As I write this blog I find myself second guessing the title. Should the word “Practical” be replaced by “Realistic”? Personally, I view “Practical” as meaning more sensible or useful. “Realistic” is pretty literal….. what is actually going on? During budget preparation and management you never want to lose sight of the real world and what is actually happening within your organization’s financial activities. Both practicality and realism play a critical role in your organization’s survival.
- Grants/contracts from a funding source for a pre-determined amount;
- Performance based activities where you have the possibility to make, or lose, money based on the programs performance and billing capacity.
Let’s talk about the budgeting process for both of these revenue types.

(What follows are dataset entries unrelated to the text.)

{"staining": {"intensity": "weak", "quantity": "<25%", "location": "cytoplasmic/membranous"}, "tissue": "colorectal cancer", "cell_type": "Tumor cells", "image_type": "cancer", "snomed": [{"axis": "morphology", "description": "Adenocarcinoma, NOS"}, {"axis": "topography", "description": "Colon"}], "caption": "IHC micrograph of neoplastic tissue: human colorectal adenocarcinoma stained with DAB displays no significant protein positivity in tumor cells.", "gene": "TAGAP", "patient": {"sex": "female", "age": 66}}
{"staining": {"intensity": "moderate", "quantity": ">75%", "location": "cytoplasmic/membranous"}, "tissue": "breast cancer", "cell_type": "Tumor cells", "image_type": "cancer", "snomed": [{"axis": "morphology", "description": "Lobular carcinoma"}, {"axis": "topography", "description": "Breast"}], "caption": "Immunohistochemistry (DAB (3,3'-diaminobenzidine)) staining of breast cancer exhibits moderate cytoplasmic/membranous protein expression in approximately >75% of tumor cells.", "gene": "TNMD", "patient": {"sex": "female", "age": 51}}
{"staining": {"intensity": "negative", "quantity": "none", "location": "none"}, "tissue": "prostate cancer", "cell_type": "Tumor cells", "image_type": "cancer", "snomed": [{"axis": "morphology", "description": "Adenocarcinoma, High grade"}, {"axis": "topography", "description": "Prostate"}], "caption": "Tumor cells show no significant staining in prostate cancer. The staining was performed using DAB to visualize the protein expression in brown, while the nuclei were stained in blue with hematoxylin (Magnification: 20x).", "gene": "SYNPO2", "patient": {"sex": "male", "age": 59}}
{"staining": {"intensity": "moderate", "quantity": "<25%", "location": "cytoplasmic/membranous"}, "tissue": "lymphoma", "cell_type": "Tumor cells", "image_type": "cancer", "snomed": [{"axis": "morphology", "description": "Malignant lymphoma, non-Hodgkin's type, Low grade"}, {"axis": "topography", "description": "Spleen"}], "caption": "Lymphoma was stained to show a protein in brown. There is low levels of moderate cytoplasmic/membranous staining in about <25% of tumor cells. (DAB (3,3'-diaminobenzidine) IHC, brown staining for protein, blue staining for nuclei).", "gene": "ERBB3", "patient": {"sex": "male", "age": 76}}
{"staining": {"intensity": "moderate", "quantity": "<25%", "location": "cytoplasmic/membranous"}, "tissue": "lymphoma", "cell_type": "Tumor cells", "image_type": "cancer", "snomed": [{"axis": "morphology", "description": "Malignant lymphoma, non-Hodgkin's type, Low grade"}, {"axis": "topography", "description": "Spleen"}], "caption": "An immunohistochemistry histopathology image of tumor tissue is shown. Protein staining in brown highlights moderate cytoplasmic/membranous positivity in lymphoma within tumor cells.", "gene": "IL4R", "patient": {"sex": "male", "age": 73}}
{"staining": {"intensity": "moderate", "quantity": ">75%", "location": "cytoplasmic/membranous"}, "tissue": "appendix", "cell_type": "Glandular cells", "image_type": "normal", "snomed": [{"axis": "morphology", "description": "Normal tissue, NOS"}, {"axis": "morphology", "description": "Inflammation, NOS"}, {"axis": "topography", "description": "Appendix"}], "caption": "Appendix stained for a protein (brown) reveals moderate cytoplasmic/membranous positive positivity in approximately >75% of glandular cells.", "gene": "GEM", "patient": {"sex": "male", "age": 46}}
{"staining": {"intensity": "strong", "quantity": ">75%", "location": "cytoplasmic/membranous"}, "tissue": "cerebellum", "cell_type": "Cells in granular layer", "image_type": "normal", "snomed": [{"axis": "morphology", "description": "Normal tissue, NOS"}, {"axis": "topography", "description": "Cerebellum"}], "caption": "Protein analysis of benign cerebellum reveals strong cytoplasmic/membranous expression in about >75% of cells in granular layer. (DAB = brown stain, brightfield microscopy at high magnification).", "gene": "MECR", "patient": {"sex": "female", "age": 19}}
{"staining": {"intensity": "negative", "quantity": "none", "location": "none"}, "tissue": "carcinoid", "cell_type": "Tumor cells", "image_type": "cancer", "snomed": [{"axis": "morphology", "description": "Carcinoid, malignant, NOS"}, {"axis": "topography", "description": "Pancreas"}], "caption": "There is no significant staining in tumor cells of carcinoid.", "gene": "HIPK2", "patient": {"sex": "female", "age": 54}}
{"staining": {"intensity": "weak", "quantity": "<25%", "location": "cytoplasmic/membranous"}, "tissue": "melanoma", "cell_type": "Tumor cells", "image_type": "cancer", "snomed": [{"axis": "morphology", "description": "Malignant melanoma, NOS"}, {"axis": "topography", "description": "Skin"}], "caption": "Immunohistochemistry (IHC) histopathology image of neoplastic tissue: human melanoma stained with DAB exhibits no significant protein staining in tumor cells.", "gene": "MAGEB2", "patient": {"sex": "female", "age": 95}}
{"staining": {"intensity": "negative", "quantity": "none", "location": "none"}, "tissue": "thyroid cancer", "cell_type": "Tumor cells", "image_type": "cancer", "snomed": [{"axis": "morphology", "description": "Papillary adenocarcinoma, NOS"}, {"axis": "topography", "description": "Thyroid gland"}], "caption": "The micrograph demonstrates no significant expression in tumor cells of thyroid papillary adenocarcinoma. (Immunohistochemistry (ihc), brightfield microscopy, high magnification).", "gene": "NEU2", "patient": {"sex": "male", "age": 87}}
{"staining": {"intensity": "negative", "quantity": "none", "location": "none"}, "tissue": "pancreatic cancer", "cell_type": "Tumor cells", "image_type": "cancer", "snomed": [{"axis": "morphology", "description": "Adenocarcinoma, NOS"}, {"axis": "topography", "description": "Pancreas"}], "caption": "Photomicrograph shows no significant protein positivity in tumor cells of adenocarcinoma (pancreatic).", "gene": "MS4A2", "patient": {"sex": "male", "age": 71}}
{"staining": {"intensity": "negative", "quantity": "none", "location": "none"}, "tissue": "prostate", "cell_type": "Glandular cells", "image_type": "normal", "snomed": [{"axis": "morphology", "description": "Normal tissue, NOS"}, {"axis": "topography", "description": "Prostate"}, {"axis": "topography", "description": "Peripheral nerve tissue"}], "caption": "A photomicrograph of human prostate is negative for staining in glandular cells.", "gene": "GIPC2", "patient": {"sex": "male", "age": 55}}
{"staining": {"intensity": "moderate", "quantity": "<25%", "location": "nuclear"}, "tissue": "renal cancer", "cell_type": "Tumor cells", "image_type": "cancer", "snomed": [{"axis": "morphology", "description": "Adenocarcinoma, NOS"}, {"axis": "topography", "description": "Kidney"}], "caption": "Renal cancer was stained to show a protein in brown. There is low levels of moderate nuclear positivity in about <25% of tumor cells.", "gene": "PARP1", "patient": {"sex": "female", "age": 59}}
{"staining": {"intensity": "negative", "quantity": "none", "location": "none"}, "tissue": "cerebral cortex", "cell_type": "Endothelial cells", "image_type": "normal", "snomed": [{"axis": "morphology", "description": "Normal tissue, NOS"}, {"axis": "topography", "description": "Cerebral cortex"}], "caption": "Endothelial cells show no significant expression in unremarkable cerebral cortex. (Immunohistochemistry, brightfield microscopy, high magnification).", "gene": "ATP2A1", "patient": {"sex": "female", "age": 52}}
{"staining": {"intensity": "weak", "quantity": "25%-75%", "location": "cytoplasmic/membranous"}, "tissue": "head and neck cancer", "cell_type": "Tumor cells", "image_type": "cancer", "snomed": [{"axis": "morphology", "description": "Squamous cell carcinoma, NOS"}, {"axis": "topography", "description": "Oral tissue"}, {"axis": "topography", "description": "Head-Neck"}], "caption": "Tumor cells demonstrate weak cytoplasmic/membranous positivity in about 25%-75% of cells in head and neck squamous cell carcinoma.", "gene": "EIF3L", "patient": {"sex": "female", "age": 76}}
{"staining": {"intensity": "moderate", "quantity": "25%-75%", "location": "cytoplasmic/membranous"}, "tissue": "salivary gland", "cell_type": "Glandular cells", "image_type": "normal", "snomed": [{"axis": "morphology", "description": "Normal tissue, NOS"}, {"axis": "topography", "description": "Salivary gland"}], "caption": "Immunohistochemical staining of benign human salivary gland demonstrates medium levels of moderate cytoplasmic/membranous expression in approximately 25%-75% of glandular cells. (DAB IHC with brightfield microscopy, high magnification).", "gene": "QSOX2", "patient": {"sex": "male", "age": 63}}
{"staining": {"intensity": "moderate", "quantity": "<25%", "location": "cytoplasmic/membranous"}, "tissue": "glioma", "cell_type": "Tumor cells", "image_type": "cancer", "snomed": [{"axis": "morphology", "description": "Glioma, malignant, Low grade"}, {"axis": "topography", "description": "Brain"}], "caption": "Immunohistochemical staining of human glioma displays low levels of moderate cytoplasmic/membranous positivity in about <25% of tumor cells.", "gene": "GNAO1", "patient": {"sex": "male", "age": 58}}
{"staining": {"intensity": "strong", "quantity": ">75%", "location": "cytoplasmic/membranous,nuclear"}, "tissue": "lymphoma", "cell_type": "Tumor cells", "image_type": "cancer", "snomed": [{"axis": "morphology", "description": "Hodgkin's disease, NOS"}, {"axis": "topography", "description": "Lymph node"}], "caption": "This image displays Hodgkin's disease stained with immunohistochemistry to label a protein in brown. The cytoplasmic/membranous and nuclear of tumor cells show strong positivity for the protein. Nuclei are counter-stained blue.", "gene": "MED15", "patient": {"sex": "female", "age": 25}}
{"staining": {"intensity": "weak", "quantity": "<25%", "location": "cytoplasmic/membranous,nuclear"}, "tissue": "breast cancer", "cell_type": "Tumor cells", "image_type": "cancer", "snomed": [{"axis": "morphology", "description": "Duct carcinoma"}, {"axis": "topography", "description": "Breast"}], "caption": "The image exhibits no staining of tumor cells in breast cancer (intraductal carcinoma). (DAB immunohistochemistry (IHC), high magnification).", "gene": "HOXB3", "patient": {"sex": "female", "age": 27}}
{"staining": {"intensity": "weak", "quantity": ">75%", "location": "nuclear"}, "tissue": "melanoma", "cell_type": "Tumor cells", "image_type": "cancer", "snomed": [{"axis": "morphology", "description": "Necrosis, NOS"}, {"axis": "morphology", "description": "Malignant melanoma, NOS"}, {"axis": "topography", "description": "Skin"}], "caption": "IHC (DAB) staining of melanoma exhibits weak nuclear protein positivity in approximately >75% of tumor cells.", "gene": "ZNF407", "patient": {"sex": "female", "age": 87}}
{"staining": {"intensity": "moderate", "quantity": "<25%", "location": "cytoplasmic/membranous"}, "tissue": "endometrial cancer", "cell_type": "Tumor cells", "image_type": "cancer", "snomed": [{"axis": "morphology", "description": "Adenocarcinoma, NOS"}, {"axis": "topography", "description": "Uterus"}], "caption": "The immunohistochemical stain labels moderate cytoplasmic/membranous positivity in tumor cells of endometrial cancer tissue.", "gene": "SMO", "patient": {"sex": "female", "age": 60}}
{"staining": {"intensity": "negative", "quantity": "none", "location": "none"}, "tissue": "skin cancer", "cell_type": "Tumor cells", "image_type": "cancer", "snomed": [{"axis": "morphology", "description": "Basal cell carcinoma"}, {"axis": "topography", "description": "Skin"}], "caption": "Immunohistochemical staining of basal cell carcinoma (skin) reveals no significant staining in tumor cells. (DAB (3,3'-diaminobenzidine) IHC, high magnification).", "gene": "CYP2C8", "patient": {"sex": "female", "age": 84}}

Budget preparation for a grant/contract situation may seem like a pretty simple exercise. If you have a grant for 1.2 million dollars, your tendency may be to prepare a program budget for 1.2 million dollars. That is only realistic if it costs you exactly 1.2 million dollars to run that program. Chances are that is not the case. When you are preparing your budget you need to approach this with the realistic eye of what it costs to run this program.
I realize that in a grant/contract situation you most likely do not have the capability to request more money from the funding source should you run in a deficit situation, but that deficit needs to be reflected in your budgeting process. Once you have accounted for your program costs, if the total expenses equal 1.3 million dollars for a 1.2 million dollar program that means you have a realistic budget. The deficit is an operational problem, not a budget creation problem.
Fee for services programs, or any activities where you have the capability of making (or losing) money, needs to have the same realism applied. You can get a little more creative in your projections here due to the absence of some funding source restraints, but you still have to be realistic in your projections. In fact, the “real world approach” may be even more critical in preparing this type of program budget. In a lot of cases, the fee for service programs are the ones that are used to cover the deficits for a grant/contract situation.
Sound budgeting practices are critical for survival in the business world. Even more so in the typical not-for-profit organization.